**Problem details:** Counting task for the entries below: give the number of lines that contain the word "assets", with no other text.

+++ Dataset extract +++

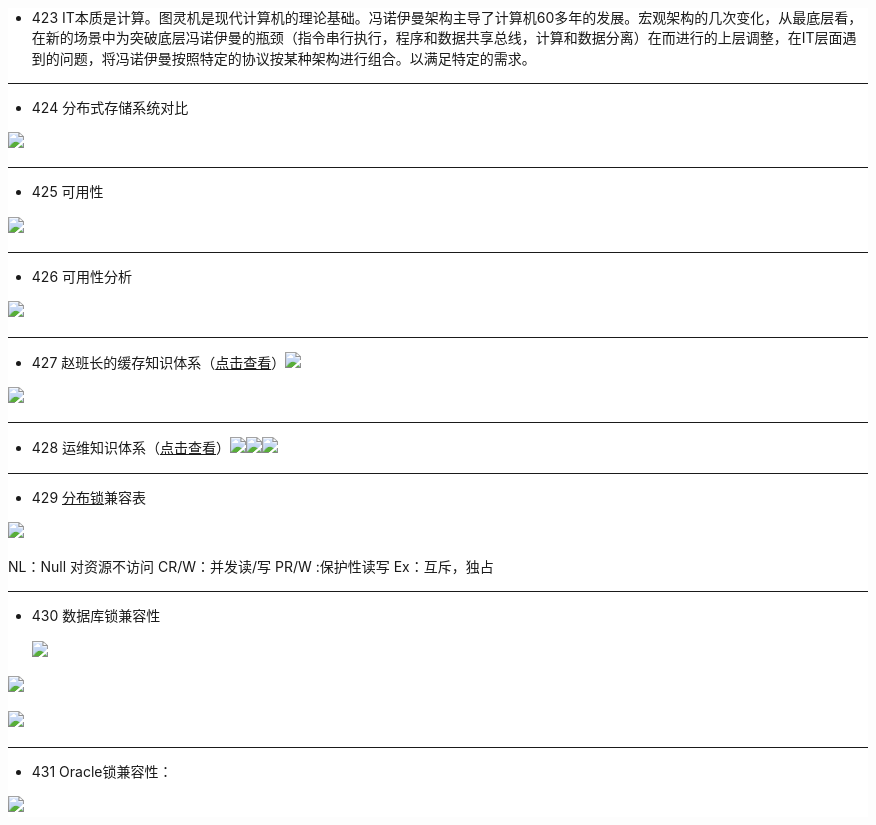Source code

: 
* 423 IT本质是计算。图灵机是现代计算机的理论基础。冯诺伊曼架构主导了计算机60多年的发展。宏观架构的几次变化，从最底层看，在新的场景中为突破底层冯诺伊曼的瓶颈（指令串行执行，程序和数据共享总线，计算和数据分离）在而进行的上层调整，在IT层面遇到的问题，将冯诺伊曼按照特定的协议按某种架构进行组合。以满足特定的需求。

---

* 424 分布式存储系统对比

![](assets/dfs.png)

---

* 425 可用性

![](assets/avialable.png)

---

* 426 可用性分析

![](assets/aviableuse.png)

---

* 427 赵班长的缓存知识体系（[点击查看](https://www.unixhot.com/page/cache)）![](assets/cachearchiect.png)

![](assets/缓存知识体系2.png)

---

* 428 运维知识体系（[点击查看](https://www.unixhot.com/page/ops)）![](assets/运维知识体系.png)![](assets/运维知识体系2.png)![](assets/运维知识体系3.png)

---

* 429 [分布锁](https://en.wikipedia.org/wiki/Distributed_lock_manager)兼容表

![](assets/dlm.png)

NL：Null 对资源不访问   CR/W：并发读/写   PR/W :保护性读写 Ex：互斥，独占

---

* 430 数据库锁兼容性

  ![](assets/mysqltablelock.png)

![](assets/mysqltablelock2.png)

![](assets/lockmysql.png)

---

* 431 Oracle锁兼容性：

![](assets/oraclelock1.png)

+++

**Result of this exercise:** 11